=== Begin Enclosure ===

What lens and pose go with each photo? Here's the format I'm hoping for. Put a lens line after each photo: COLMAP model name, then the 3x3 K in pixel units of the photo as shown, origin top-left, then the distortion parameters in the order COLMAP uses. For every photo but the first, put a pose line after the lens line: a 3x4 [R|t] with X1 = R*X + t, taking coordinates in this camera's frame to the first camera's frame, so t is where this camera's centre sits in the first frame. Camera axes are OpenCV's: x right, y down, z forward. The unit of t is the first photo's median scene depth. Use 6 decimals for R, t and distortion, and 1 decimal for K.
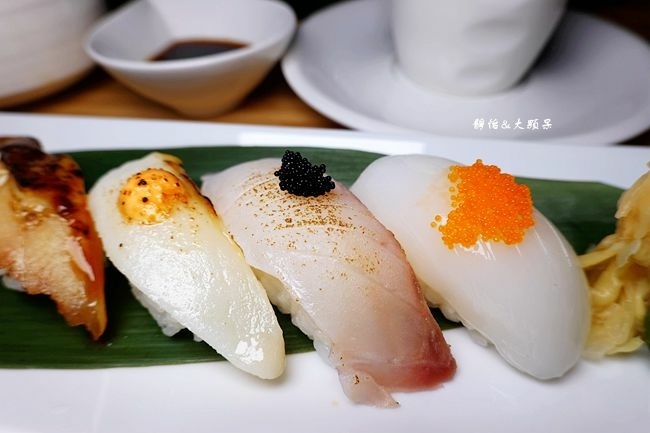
lens RADIAL K [[435.6, 0, 328.5], [0, 435.6, 216.7], [0, 0, 1]] dist [0.009282, -0.005927]
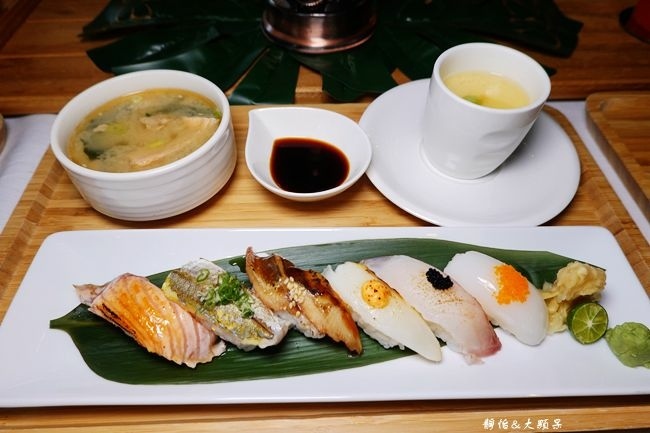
lens RADIAL K [[435.6, 0, 322.7], [0, 435.6, 211.3], [0, 0, 1]] dist [0.009282, -0.005927]
pose [[0.986038, -0.106911, 0.127669, -1.016185], [0.089757, 0.987003, 0.133299, -0.895493], [-0.140261, -0.119978, 0.982818, -1.328982]]
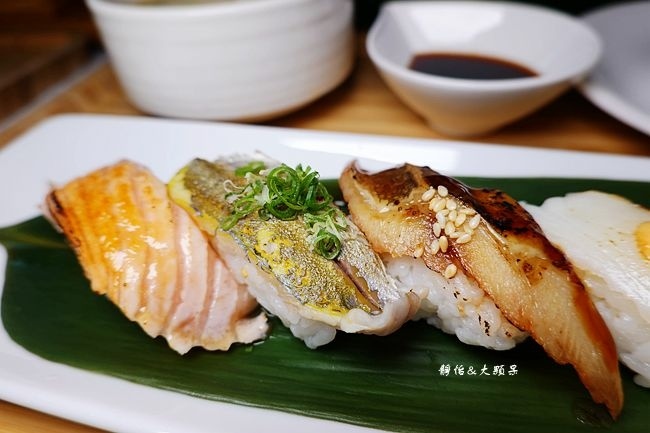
lens RADIAL K [[435.6, 0, 326.9], [0, 435.6, 213.9], [0, 0, 1]] dist [0.009282, -0.005927]
pose [[0.994712, 0.046026, -0.091810, -1.093794], [-0.047135, 0.998839, -0.009951, -0.085971], [0.091245, 0.014225, 0.995727, 0.102412]]
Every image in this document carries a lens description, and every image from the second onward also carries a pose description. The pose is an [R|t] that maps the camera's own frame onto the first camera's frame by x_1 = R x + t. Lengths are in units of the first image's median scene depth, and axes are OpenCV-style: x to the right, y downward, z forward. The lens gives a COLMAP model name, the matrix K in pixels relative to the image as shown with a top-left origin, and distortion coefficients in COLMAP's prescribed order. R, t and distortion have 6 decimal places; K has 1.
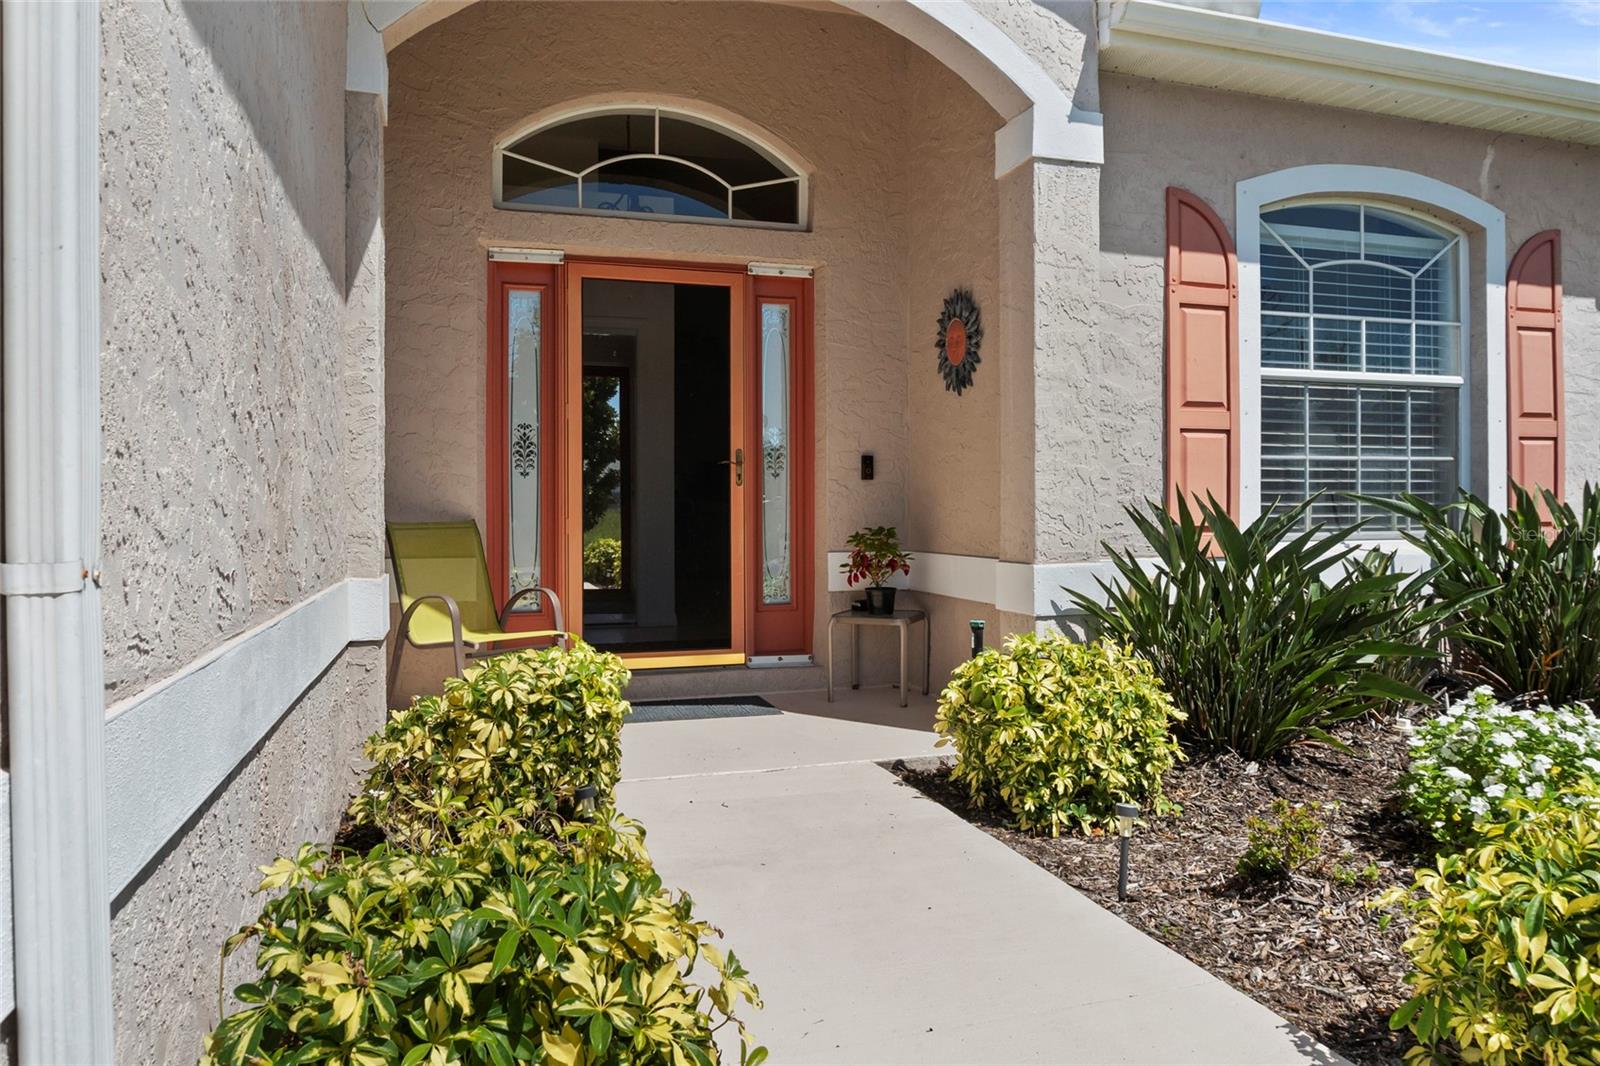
lens RADIAL K [[1086.8, 0, 799.1], [0, 1086.8, 530.3], [0, 0, 1]] dist [-0.024307, -0.007050]
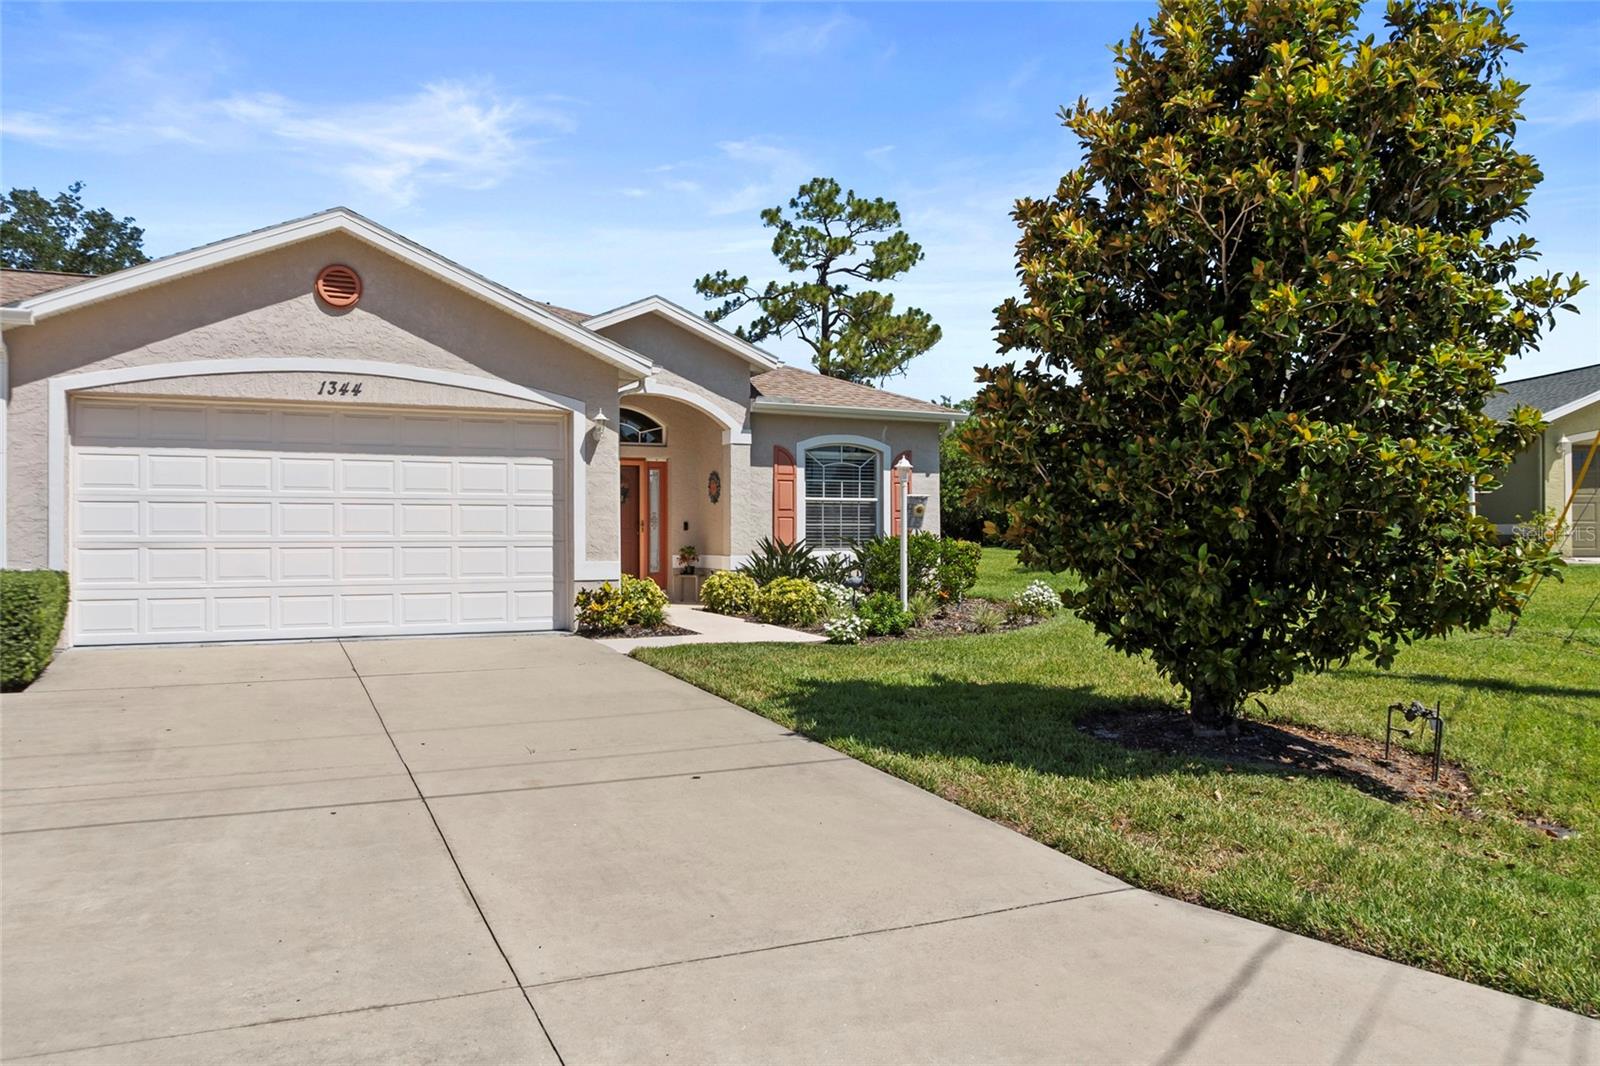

=== End Enclosure ===

## Exercise details
Once the line holding "Every image in" is found, copy it and each later line exactly through the end of the data, leaving out the pictures.

## Problem solution
Every image in this document carries a lens description, and every image from the second onward also carries a pose description. The pose is an [R|t] that maps the camera's own frame onto the first camera's frame by x_1 = R x + t. Lengths are in units of the first image's median scene depth, and axes are OpenCV-style: x to the right, y downward, z forward. The lens gives a COLMAP model name, the matrix K in pixels relative to the image as shown with a top-left origin, and distortion coefficients in COLMAP's prescribed order. R, t and distortion have 6 decimal places; K has 1.
lens RADIAL K [[1086.8, 0, 799.1], [0, 1086.8, 530.3], [0, 0, 1]] dist [-0.024307, -0.007050]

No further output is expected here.